§ Assignment
All the lines below need to be transcribed exactly. Pictures get left out.

§ Data for review
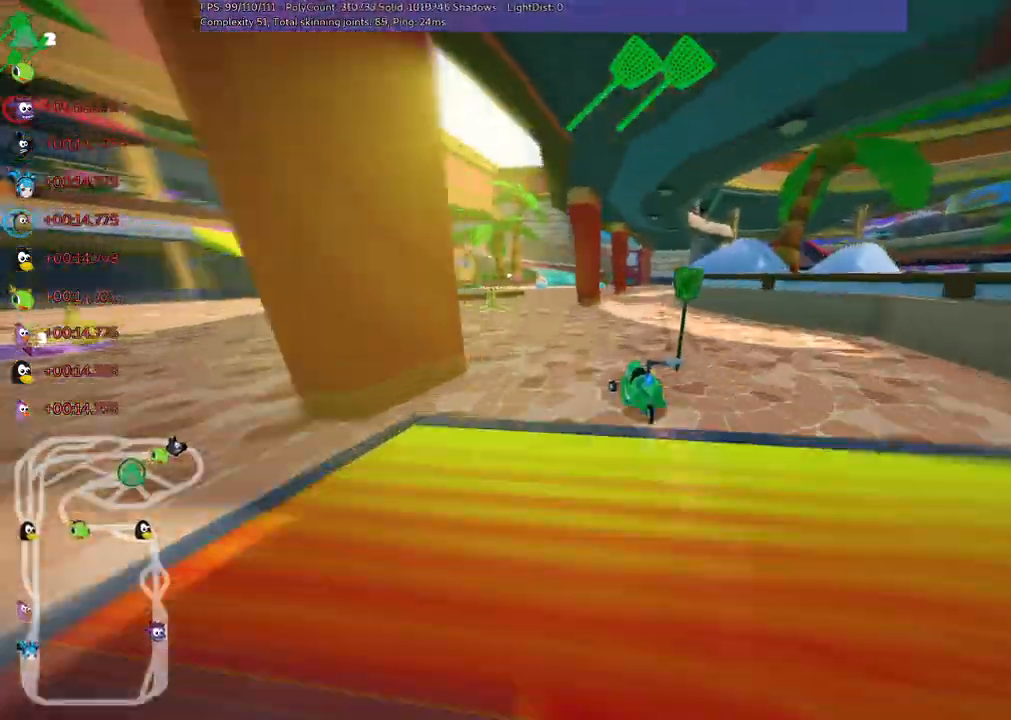
{"keys": ["right", "up"], "events": [[167, "left", "up"], [217, "right", "down"], [267, "m", "down"], [400, "m", "up"]]}
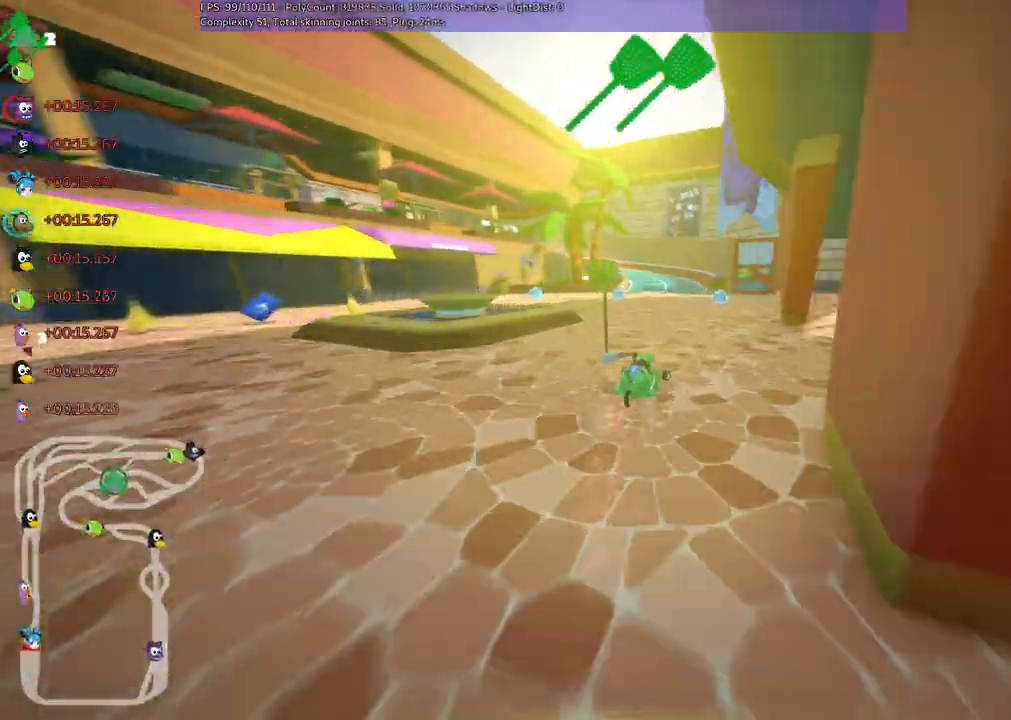
{"keys": ["left", "m", "right", "up"], "events": [[50, "right", "up"], [183, "left", "down"], [183, "m", "down"], [283, "right", "down"], [317, "left", "up"], [400, "left", "down"]]}
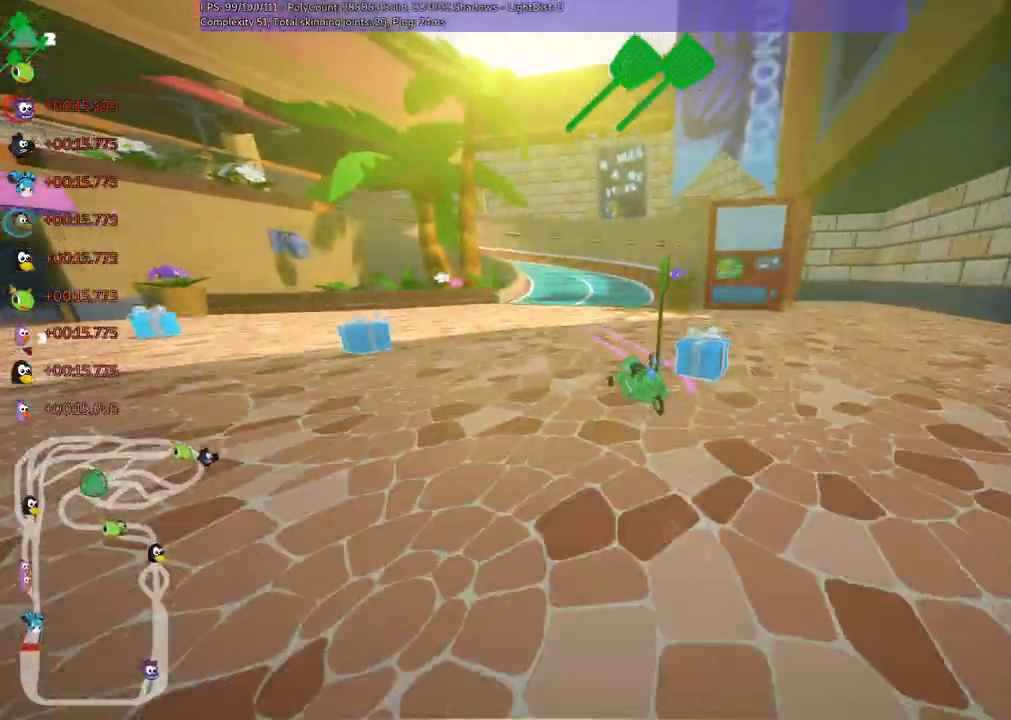
{"keys": ["left", "m", "right", "up"], "events": [[50, "left", "up"], [233, "left", "down"]]}
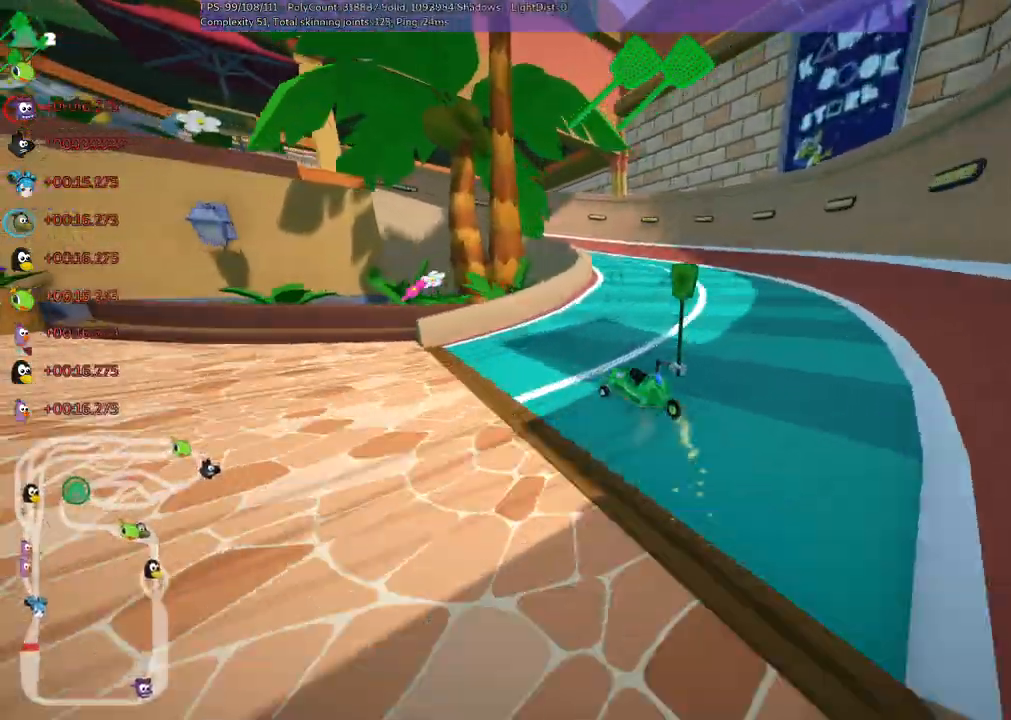
{"keys": ["left", "n", "up"], "events": [[17, "left", "up"], [67, "left", "down"], [250, "right", "up"], [433, "m", "up"], [433, "n", "down"]]}
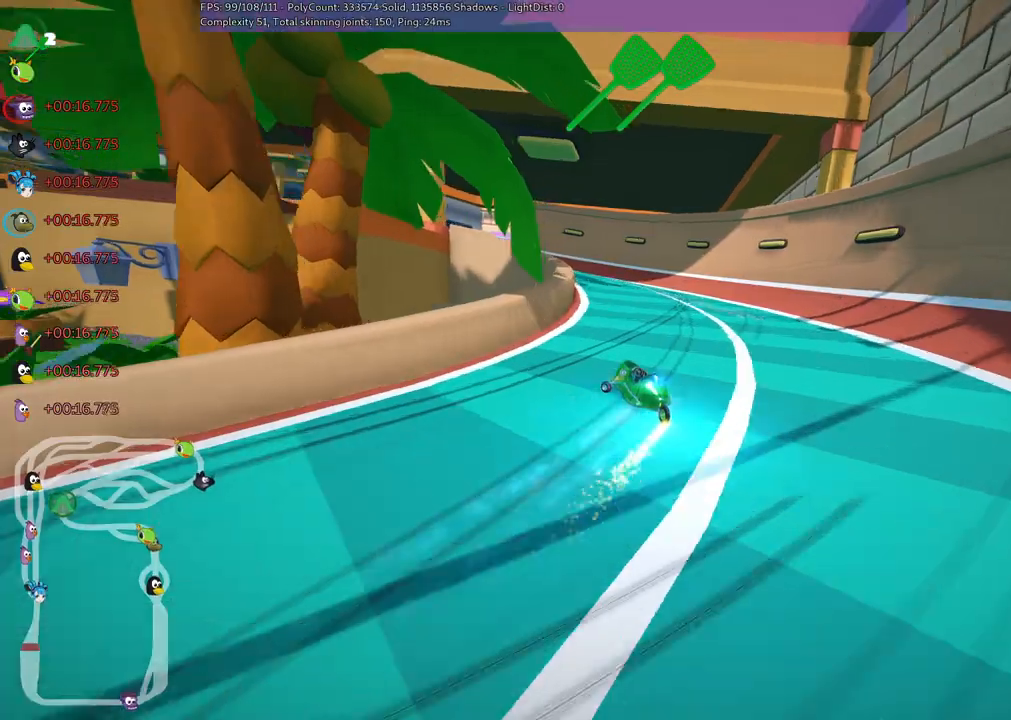
{"keys": ["left", "up"]}
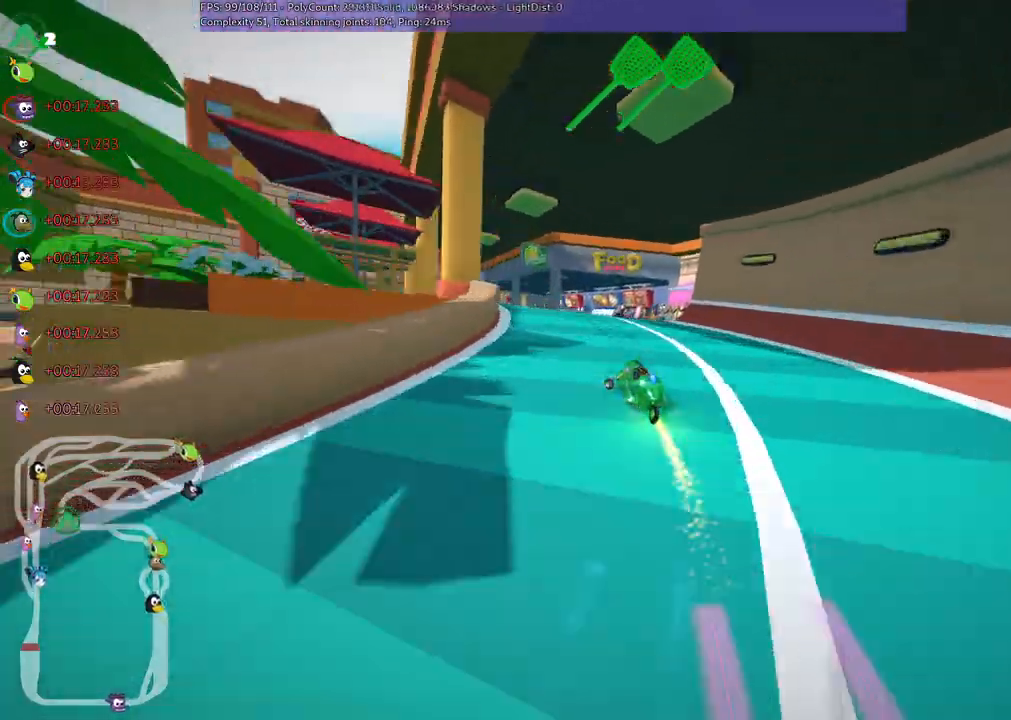
{"keys": ["up"], "events": [[150, "left", "up"]]}
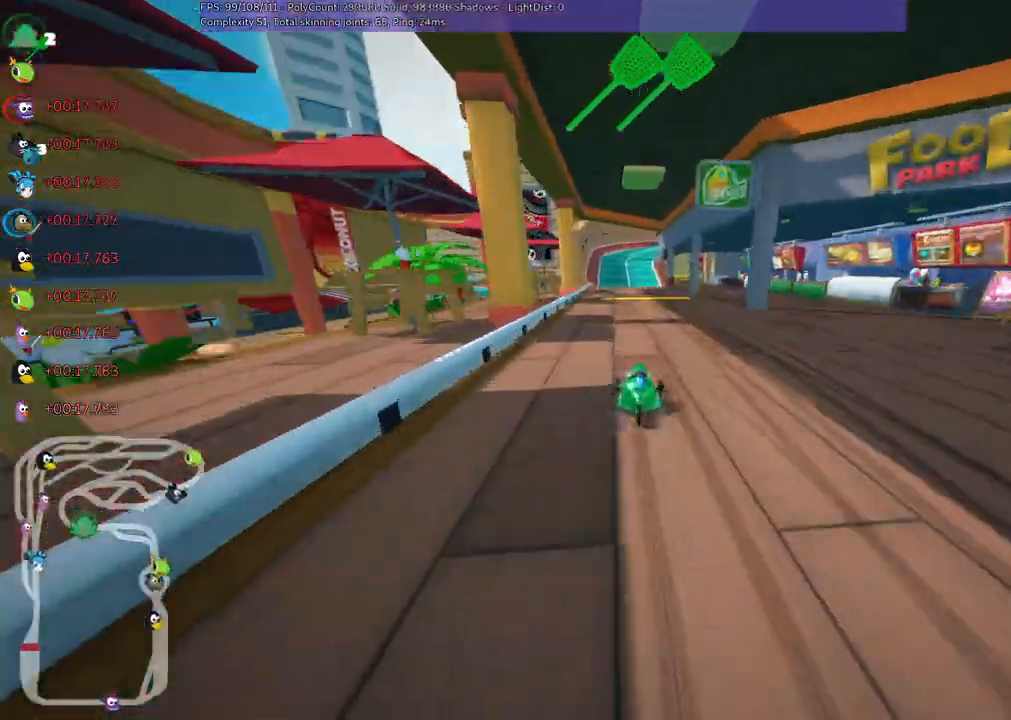
{"keys": ["up"], "events": [[267, "right", "down"], [300, "m", "down"], [450, "m", "up"], [450, "right", "up"]]}
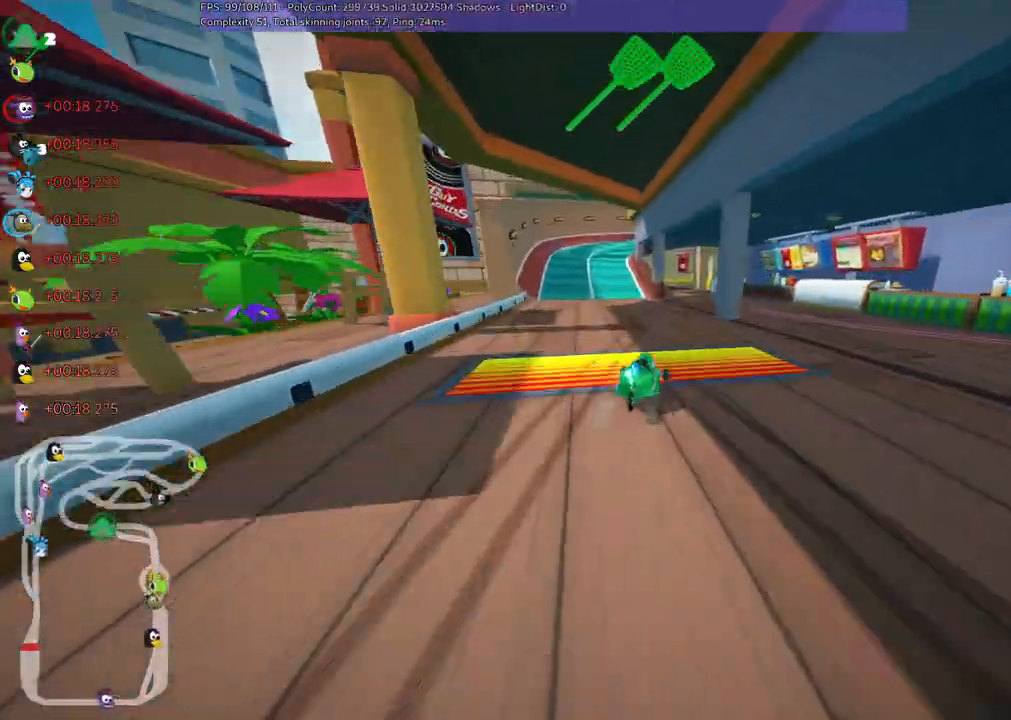
{"keys": ["left", "up"], "events": [[217, "right", "down"], [317, "right", "up"], [417, "left", "down"]]}
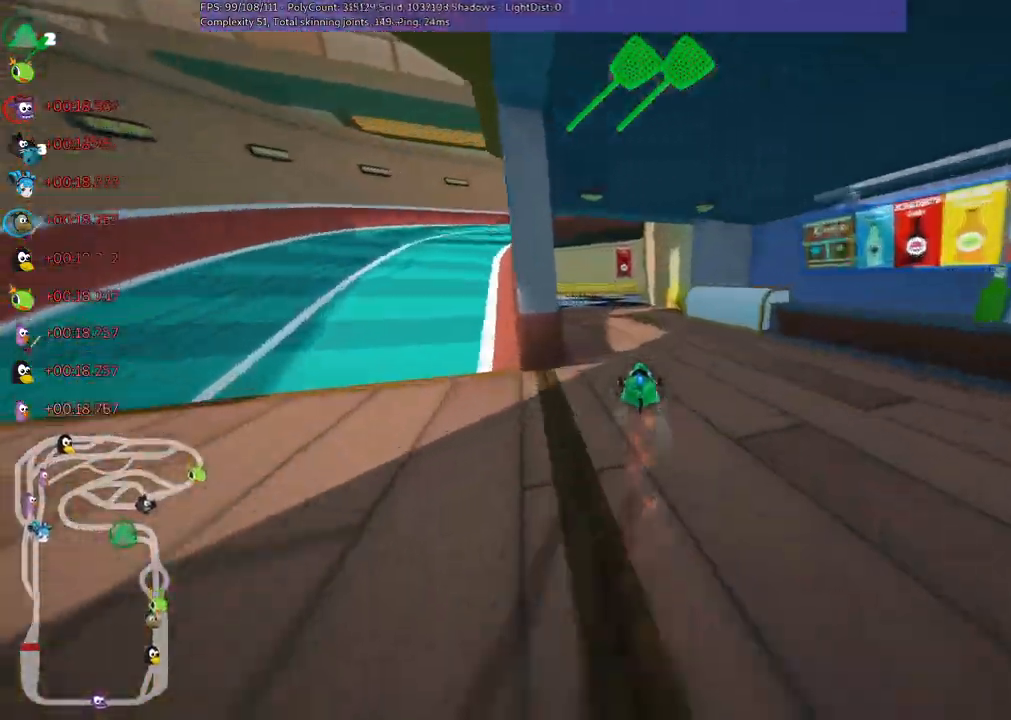
{"keys": ["m", "right", "up"]}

§ Answer section
{"keys": ["right", "up"], "events": [[167, "left", "up"], [217, "right", "down"], [267, "m", "down"], [400, "m", "up"]]}
{"keys": ["left", "m", "right", "up"], "events": [[50, "right", "up"], [183, "left", "down"], [183, "m", "down"], [283, "right", "down"], [317, "left", "up"], [400, "left", "down"]]}
{"keys": ["left", "m", "right", "up"], "events": [[50, "left", "up"], [233, "left", "down"]]}
{"keys": ["left", "n", "up"], "events": [[17, "left", "up"], [67, "left", "down"], [250, "right", "up"], [433, "m", "up"], [433, "n", "down"]]}
{"keys": ["left", "up"]}
{"keys": ["up"], "events": [[150, "left", "up"]]}
{"keys": ["up"], "events": [[267, "right", "down"], [300, "m", "down"], [450, "m", "up"], [450, "right", "up"]]}
{"keys": ["left", "up"], "events": [[217, "right", "down"], [317, "right", "up"], [417, "left", "down"]]}
{"keys": ["m", "right", "up"]}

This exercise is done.